- Windsor Downs Location in greater metropolitan Sydney
- Coordinates: 33°39′25″S 150°48′36″E﻿ / ﻿33.65694°S 150.81000°E
- Country: Australia
- State: New South Wales
- City: Sydney
- LGA: City of Hawkesbury;
- Location: 53 km (33 mi) from Sydney CBD;
- Established: 1990

Government
- • State electorate: Hawkesbury;
- • Federal division: Macquarie;
- Elevation: 26 m (85 ft)

Population
- • Total: 1,183 (2021 census)
- Postcode: 2756
Suburbs around Windsor Downs
| South Windsor | Bligh Park | Mulgrave |
| Londonderry | Windsor Downs | Mulgrave |
| Berkshire Park | Marsden Park | Marsden Park |

= Windsor Downs =

Windsor Downs is a suburb of Western Sydney, within the City of Hawkesbury in the state of New South Wales, Australia, established in the early 1990s. The suburb is located 53 km north west from the CBD of Sydney. Windsor Downs is located alongside the Windsor Downs Nature Reserve and is the entrance point for several of the trails.

== Demographics ==
According to the 2021 census, there were 1,183 residents in Windsor Downs.

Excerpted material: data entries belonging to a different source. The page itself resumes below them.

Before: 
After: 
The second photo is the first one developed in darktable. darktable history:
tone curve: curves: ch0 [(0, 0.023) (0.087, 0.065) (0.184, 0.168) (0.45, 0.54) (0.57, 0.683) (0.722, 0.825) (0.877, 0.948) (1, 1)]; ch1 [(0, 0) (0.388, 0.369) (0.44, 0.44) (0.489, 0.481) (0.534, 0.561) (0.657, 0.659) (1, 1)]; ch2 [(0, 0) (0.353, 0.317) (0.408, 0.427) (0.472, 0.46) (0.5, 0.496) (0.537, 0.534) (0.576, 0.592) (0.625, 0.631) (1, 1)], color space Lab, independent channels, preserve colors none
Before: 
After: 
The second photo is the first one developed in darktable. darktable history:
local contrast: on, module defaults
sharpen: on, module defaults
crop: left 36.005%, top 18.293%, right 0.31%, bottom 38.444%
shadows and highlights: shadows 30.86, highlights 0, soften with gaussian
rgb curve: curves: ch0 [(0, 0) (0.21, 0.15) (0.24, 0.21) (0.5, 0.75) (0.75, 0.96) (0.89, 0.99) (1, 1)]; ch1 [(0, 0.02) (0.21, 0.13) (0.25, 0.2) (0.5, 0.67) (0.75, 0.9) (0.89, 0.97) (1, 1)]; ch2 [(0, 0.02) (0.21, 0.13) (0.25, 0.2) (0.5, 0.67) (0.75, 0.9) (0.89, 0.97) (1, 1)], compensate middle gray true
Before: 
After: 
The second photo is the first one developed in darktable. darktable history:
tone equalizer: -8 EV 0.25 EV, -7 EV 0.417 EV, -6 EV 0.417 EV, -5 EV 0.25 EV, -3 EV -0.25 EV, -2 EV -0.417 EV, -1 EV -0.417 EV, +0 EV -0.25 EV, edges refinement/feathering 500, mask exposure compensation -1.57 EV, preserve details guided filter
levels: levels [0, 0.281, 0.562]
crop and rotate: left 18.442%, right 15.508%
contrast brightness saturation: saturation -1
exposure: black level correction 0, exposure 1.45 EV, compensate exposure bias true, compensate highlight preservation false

- 51.9% of the population was male, while 48.1% were female
- The most common ancestries were Australian (34.9%), English (32.9%), Maltese (12.8%), Irish (8.6) and Scottish (6%)
- 84% of people only spoke English at home. The most common languages outside of English were Maltese (1.4%), Polish (1.2%), Croatian (1.1%), Hindi (1.0%) and Italian (0.8%).
- The most common religions reported were Catholic (40.9%), Anglican (19%), No Religion (18.9%), Christian, not further defined (4.4%) and Not Stated (3.9%).